The AMA and bar associations are not without their issues either (they end up driving prices up since they have a monopoly on their service), but it seems to me that people don't have to worry about doctors doxxing their patients on social media or lawyers making deals behind a client's back as much. When it does happen, these professionals are usually ejected from their profession, which is a pretty big disincentive.



Maybe there could be an independent body like the EFF but capable of issuing penalties to the egregious companies, but not the individuals. Perhaps even cap the type of company that can receive penalties, in order to preserve the ability for small upstarts to succeed without giving a potentially corruptable governing body the tools to squash them under a veil of legitimacy.

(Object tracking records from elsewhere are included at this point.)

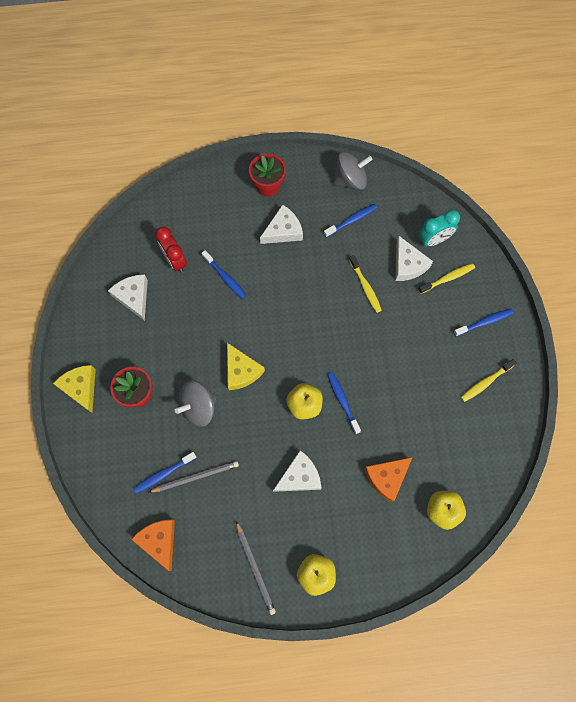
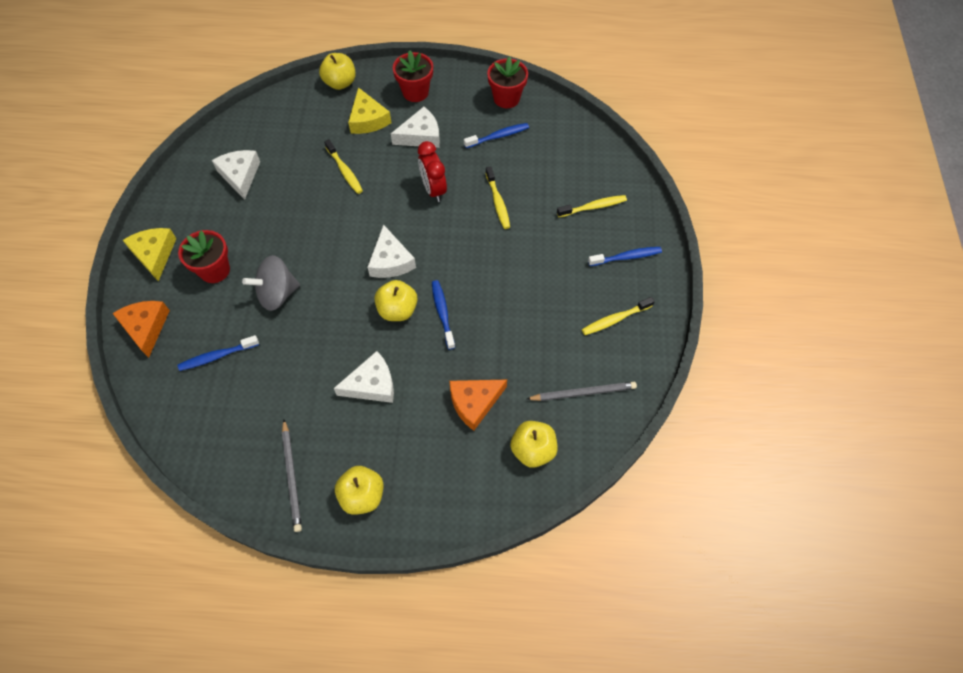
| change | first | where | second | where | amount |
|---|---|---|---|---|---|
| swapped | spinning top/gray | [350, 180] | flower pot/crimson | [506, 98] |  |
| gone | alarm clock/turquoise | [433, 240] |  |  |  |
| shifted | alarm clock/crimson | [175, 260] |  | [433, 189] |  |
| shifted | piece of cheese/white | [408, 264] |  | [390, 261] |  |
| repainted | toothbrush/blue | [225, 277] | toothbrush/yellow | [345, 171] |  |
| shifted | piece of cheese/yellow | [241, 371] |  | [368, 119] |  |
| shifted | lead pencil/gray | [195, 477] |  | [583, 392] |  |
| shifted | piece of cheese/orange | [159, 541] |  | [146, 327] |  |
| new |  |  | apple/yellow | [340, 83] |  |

If you license individuals, how do you categorize what is and is not journalism, and where do you stop? Photojournalists, blogs, for fun school magazines, local newspapers? Are radio shows journalism? Youtube channels? Do I become an unlicensed journalist if they hold misinformation? Thinking of the worst case, a corrupted governing body could quietly pick and choose who they want to take penalize for not practicing with a license, or penalize them out of existence even if they have one.

That benefits big news corps while stifling open/free journalism with risk. For one example of what I mean by that but in a different industry, I will never run a website that could have users upload media in my country, because we have no safe-harbour laws. If you are at risk of penalties, many people just won't start.